To avoid such situations and reassure residents, it will be necessary to conduct continuous
health check-ups of those exposed to radiation. Finally, the Japan Epidemiological
Association plans to educate citizens on the effects of radiation by providing them
with relevant information and by collaborating with future epidemiological studies.
*1
The 2006 UNSCEAR report estimated common sources of and exposure to natural radiation,
as follows:
Direct ionizing and photon component: 280 µSv
Neutron component: 100 µSv
Cosmogenic radionuclides: 10 µSv
External terrestrial radiation: 480 µSv
Uranium and thorium series: 6 µSv
Radon (222Rn): 1150 µSv
Thoron (220Rn): 100 µSv
Ingestion of 40K: 170 µSv
Ingestion of uranium and thorium series: 120 µSv
Total: approximately 2400 µSv
*2
This prediction is based on data from the 2006 UNSCEAR report, which relied on a review
of results from epidemiological and other relevant studies.
*3
The 2008 UNSCEAR report made the following points:
(1)
The thyroid gland is highly sensitive to the carcinogenic effects of external radiation
exposure during childhood.
(2)
Age at exposure is an important modifier of risk, and a very strong trend of decreasing
risk with increasing age at exposure was observed in most studies.
(3)
Although thyroid cancer is more frequent among women, sex differences with respect
to radiation risk are unclear.
(4)
Among persons exposed during childhood, the risks remain elevated throughout life,
although some data suggest that the risk begins to decline at about 20 years after
exposure.
(5)
The carcinogenic effects of 131I are less well understood. Most epidemiological studies
of medical exposures have shown little risk after exposure to a wide range of dose
levels; however, most of these studies were of adult exposures.
(6)
A follow-up study of persons who lived near the Hanford nuclear facility in the United
States when they were children showed no evidence of an association between 131I dose
and thyroid cancer risk.
(7)
In contrast, results from studies of people exposed as a result of the Chernobyl accident
showed that exposure to radioactive iodine during early childhood was significantly
linked with the risk of developing thyroid cancer. The risk appeared to be modified
by dietary intake of stable iodine.
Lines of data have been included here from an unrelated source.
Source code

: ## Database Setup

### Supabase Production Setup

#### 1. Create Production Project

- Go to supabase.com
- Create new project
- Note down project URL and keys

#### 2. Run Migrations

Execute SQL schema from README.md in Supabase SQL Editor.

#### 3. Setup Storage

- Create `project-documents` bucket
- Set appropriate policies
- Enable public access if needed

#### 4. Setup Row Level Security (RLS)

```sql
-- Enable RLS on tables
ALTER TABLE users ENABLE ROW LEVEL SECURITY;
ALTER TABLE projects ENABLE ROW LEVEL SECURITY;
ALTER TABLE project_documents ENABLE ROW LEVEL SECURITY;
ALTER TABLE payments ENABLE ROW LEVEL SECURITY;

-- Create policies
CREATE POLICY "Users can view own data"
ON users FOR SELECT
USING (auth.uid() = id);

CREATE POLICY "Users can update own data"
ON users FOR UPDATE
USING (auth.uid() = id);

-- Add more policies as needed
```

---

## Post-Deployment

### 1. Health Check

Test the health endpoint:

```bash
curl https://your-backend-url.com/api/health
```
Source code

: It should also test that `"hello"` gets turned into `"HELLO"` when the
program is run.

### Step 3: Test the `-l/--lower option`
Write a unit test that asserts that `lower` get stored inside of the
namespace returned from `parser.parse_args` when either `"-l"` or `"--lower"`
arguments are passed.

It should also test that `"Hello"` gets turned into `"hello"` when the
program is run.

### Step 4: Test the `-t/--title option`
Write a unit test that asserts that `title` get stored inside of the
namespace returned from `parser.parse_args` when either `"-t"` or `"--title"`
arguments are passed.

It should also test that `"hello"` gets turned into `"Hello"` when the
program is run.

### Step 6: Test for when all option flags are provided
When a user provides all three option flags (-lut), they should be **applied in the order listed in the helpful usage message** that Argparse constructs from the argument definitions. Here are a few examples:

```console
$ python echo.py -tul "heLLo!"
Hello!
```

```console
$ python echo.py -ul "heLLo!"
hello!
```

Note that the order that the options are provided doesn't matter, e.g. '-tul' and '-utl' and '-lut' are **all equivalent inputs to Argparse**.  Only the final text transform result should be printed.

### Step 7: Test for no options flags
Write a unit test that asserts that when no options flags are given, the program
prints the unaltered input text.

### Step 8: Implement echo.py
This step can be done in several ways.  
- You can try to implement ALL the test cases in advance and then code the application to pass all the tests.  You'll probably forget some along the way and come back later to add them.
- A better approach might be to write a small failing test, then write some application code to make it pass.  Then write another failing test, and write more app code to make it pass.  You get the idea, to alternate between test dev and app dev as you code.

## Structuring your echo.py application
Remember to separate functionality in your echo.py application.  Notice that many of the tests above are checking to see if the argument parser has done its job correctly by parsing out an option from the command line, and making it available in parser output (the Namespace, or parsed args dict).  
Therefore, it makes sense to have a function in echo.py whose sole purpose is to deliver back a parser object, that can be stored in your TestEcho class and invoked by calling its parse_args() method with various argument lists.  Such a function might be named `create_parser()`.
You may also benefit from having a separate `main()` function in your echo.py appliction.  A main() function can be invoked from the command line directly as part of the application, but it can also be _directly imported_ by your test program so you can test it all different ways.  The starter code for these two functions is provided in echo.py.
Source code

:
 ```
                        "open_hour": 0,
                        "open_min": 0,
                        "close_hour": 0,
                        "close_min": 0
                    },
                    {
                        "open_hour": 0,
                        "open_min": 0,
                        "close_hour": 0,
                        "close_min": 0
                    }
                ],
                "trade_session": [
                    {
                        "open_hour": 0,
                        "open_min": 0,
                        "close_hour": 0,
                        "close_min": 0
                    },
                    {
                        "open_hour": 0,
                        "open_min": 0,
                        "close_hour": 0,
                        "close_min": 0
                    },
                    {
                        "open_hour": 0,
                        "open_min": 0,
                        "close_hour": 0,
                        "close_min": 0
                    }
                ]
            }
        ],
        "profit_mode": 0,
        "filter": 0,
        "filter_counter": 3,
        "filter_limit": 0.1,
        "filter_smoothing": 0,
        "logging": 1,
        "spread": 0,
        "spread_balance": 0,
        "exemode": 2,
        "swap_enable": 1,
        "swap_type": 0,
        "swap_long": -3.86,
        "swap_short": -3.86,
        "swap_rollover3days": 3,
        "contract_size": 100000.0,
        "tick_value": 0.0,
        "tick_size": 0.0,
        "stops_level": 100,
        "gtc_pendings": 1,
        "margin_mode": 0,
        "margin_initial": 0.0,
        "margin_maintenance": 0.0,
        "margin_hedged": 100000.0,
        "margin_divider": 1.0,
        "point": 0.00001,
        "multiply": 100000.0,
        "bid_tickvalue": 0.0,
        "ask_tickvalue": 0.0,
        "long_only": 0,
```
As was the case for data on external low-LET (Linear
Energy Transfer) radiation exposure, data from the Chernobyl accident studies suggest
that risk decreases with increasing age at exposure.
*4
On the effects of internal exposure from radionuclides, the UNSCEAR 2010 report to
the UN General Assembly stated: “Valuable information on the long-term low-dose exposures
to internally incorporated radionuclides has been provided by epidemiological studies
of the health of workers at the Mayak nuclear complex in the southern Urals of the
Russian Federation, and of the population near the Techa River whose exposure was
due to radioactive discharges from that facility. Overall, the cancer risk estimates
from these studies do not differ significantly from those obtained from the studies
of the atomic-bombing survivors in Japan.”
The report also discussed studies conducted in areas with high levels of background
radiation in India and China, about which the report stated: “By contrast, studies
on human populations living in areas with elevated natural background radiation in
China and India do not indicate that radiation at such levels increases the risk of
cancer.”
Indeed, in Kerala, India, there are areas where terrestrial gamma radiation levels
are as high as 10 000 µSv/yr (thus, over a period of 50 years, the total dose would
be 500 000 µSv). In those areas, more than 10 000 people have lived for many generations.